I feel like I say this a good deal, but some of my ideal creations have come about when my refrigerator was operating on empty. I 1st made a version of this a few weeks back when Tokyo was buried under ten inches of snow. For a town that is unwell-ready for any quantity of snow, this could as nicely have been snowmageddon. Getting lived for a number of a long time in Sapporo (a stone’s toss from Siberia), I can deal with the chilly, but with vehicles, bicycles, and people slipping and sliding all above the community it just did not seem like a very good concept to undertaking exterior.
The inspiration for this simple chicken stew came when I opened the fridge, and it was uncharacteristically vacant. There was a tiny pack of 4 rooster wings, a yellowing fifty percent head of cabbage, a dried out heel of bacon, and some cherry tomatoes and garlic cloves rolling about the base of my vacant vegetable drawer. It wasn’t significantly to work with, but I believed I could bulk up the rooster by teaming it between layers of cabbage.
Simply because there was so tiny chicken I desired to use it a lot more as a seasoning, so I began by generously salting the hen. The purpose was to swiftly remedy the wings so that their juices would baste the cabbage with flavor as they cooked. The bacon arrived as an afterthought, and I made a decision to saute it with some garlic, onions and cherry tomatoes to generate a foundation of Maillard response induced umami. This was topped off with a layer of cabbage, the hen wings, and ultimately yet another layer of cabbage.
Because of the way I built it, I was a small worried that it would arrive out a jumble of random elements with nothing at all tying it all together, but I established the timer and hoped for the greatest. 20 minutes later on, I opened the lid my fears evaporated along with the aromatic steam climbing from the pot. My steamed hen had turned into a cabbage and hen stew!

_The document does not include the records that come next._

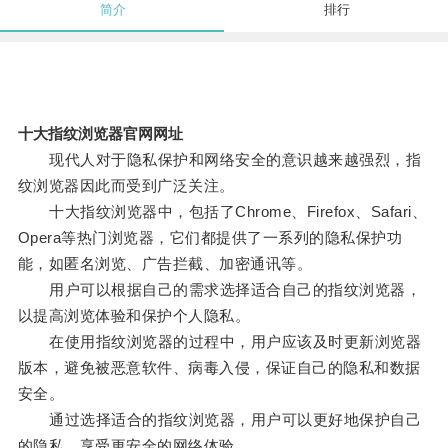
简介
排行
十大指纹浏览器官网网址
现代人对于隐私保护和网络安全的意识越来越强烈，指
纹浏览器因此而受到广泛关注。
十大指纹浏览器中，包括了Chrome、Firefox、Safari、
Opera等热门浏览器，它们都提供了一系列的隐私保护功
能，如匿名浏览、广告拦截、加密通讯等。
用户可以根据自己的需求选择适合自己的指纹浏览器，
以提高浏览体验和保护个人隐私。
在使用指纹浏览器的过程中，用户应该及时更新浏览器
版本，避免被恶意软件、病毒入侵，保证自己的隐私和数据
安全。
通过选择适合的指纹浏览器，用户可以更好地保护自己
的隐私，享受更安全的网络体验。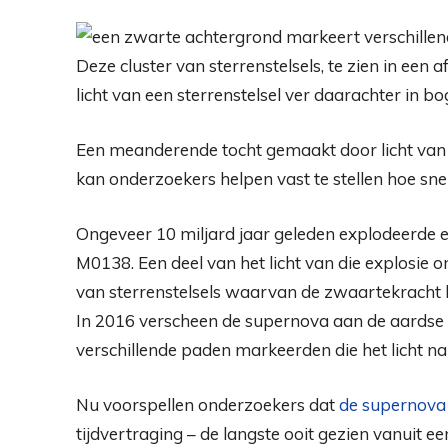
Deze cluster van sterrenstelsels, te zien in ee
licht van een sterrenstelsel ver daarachter in bo
Een meanderende tocht gemaakt door licht van 
kan onderzoekers helpen vast te stellen hoe snel
Ongeveer 10 miljard jaar geleden explodeerde e
M0138. Een deel van het licht van die explosie 
van sterrenstelsels waarvan de zwaartekracht 
In 2016 verscheen de supernova aan de aardse hem
verschillende paden markeerden die het licht n
Nu voorspellen onderzoekers dat
de supernova 
tijdvertraging – de langste ooit gezien vanuit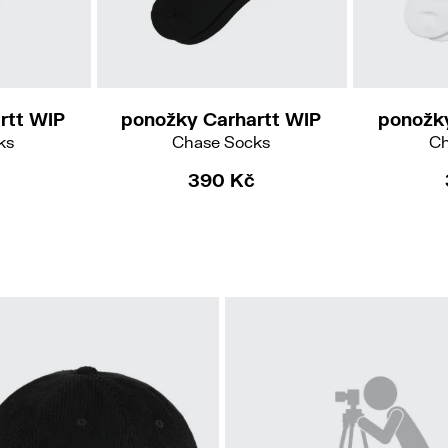
rtt WIP
ponožky Carhartt WIP
ponožk
ks
Chase Socks
Ch
390 Kč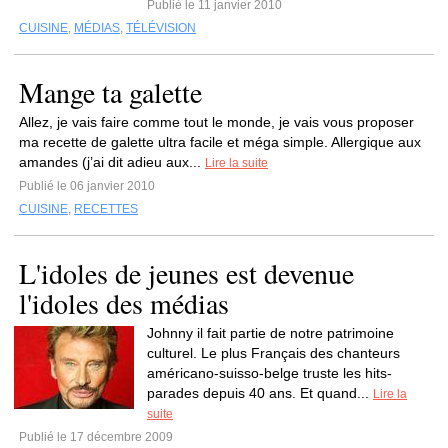
Publié le 11 janvier 2010
CUISINE
,
MÉDIAS
,
TÉLÉVISION
Mange ta galette
Allez, je vais faire comme tout le monde, je vais vous proposer
ma recette de galette ultra facile et méga simple. Allergique aux
amandes (j’ai dit adieu aux...
Lire la suite
Publié le 06 janvier 2010
CUISINE
,
RECETTES
L'idoles de jeunes est devenue
l'idoles des médias
Johnny il fait partie de notre patrimoine
culturel. Le plus Français des chanteurs
américano-suisso-belge truste les hits-
parades depuis 40 ans. Et quand...
Lire la
suite
Publié le 17 décembre 2009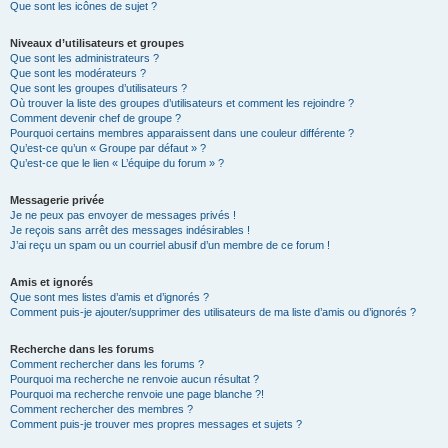
Que sont les icônes de sujet ?
Niveaux d’utilisateurs et groupes
Que sont les administrateurs ?
Que sont les modérateurs ?
Que sont les groupes d’utilisateurs ?
Où trouver la liste des groupes d’utilisateurs et comment les rejoindre ?
Comment devenir chef de groupe ?
Pourquoi certains membres apparaissent dans une couleur différente ?
Qu’est-ce qu’un « Groupe par défaut » ?
Qu’est-ce que le lien « L’équipe du forum » ?
Messagerie privée
Je ne peux pas envoyer de messages privés !
Je reçois sans arrêt des messages indésirables !
J’ai reçu un spam ou un courriel abusif d’un membre de ce forum !
Amis et ignorés
Que sont mes listes d’amis et d’ignorés ?
Comment puis-je ajouter/supprimer des utilisateurs de ma liste d’amis ou d’ignorés ?
Recherche dans les forums
Comment rechercher dans les forums ?
Pourquoi ma recherche ne renvoie aucun résultat ?
Pourquoi ma recherche renvoie une page blanche ?!
Comment rechercher des membres ?
Comment puis-je trouver mes propres messages et sujets ?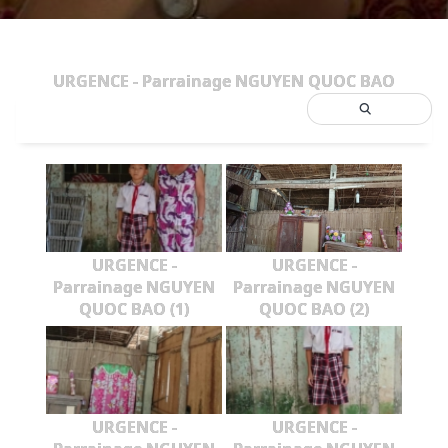
URGENCE - Parrainage NGUYEN QUOC BAO
URGENCE -
URGENCE -
Parrainage NGUYEN
Parrainage NGUYEN
QUOC BAO (1)
QUOC BAO (2)
URGENCE -
URGENCE -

Although I’d added considerably less than one/2 cup of sake to the pot, the rooster, tomatoes, and cabbage unveiled some of their ultra-flavorful juices as they cooked, producing a sweet umami-filled broth. The chicken was juicy and tender thanks to the oblique heat, and the veggies were rich, creamy and comforting. It was so great and easy and that I ended up generating it a few far more instances over the ensuing weeks, which is why I decided to share this with you these days.

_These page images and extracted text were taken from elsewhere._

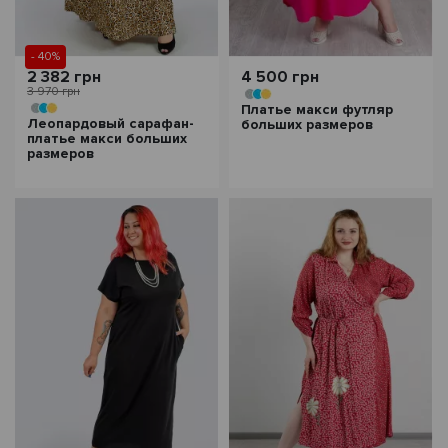
- 40%
2 382 грн
4 500 грн
3 970 грн
Платье макси футляр
Леопардовый сарафан-
больших размеров
платье макси больших
размеров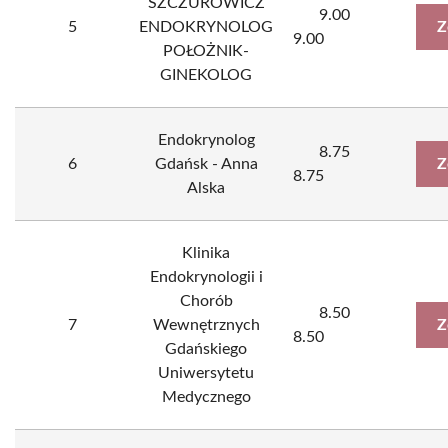
SZCZUROWICZ
9.00
5
ENDOKRYNOLOG
Z
9.00
POŁOŻNIK-
GINEKOLOG
Endokrynolog
8.75
6
Gdańsk - Anna
Z
8.75
Alska
Klinika
Endokrynologii i
Chorób
8.50
7
Wewnętrznych
Z
8.50
Gdańskiego
Uniwersytetu
Medycznego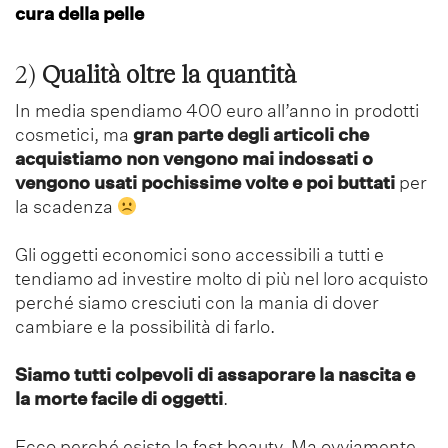
cura della pelle
2)
Qualità oltre la quantità
In media spendiamo 400 euro all’anno in prodotti
cosmetici, ma
gran parte degli articoli che
acquistiamo non vengono mai indossati o
vengono usati pochissime volte e poi buttati
per
la scadenza
Gli oggetti economici sono accessibili a tutti e
tendiamo ad investire molto di più nel loro acquisto
perché siamo cresciuti con la mania di dover
cambiare e la possibilità di farlo.
Siamo tutti colpevoli di assaporare la nascita e
la morte facile di oggetti
.
Ecco perché esiste la fast beauty. Ma ovviamente,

Though I used rooster wings originally, rooster thighs have a little bit far more compound, so I advise using them as an alternative. If you are not a thigh person, you could use breast meat, but they will almost certainly finish up dry as the cooking time for this stew will consider them nicely beyond the best temperature for white meat. I’ve also accomplished a plant-based edition of this with shiitake mushrooms which was very great as properly.

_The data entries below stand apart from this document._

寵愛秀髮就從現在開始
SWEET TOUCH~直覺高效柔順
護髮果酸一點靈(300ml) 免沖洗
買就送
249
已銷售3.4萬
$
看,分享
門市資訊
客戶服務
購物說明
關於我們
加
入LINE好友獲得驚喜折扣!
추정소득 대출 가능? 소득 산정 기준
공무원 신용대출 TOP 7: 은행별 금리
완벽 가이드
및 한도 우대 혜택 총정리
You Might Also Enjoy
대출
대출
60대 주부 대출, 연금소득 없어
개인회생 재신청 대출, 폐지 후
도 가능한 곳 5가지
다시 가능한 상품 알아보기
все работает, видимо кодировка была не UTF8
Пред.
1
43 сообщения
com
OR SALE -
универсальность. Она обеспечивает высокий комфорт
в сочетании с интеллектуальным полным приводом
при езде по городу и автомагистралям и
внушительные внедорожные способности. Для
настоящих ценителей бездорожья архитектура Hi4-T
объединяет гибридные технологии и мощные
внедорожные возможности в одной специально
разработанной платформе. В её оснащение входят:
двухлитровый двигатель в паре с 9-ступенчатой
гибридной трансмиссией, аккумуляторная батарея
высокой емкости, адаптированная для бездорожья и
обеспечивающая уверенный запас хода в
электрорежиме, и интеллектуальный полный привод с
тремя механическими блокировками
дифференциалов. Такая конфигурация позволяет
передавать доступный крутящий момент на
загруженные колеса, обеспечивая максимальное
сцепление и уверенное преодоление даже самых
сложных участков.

It’s essential to incorporate a bit of liquid at the commencing to get the greens to release their juices ahead of they commence burning. I employed sake the 1st time I produced this, but any flavorful liquid these kinds of as white wine, chicken stock or vegetable inventory will function. If you want to make this a lot more of a braise, you can lessen the sum of liquid to 1/four cup, although you’ll want to be watchful with the warmth so that it does not burn.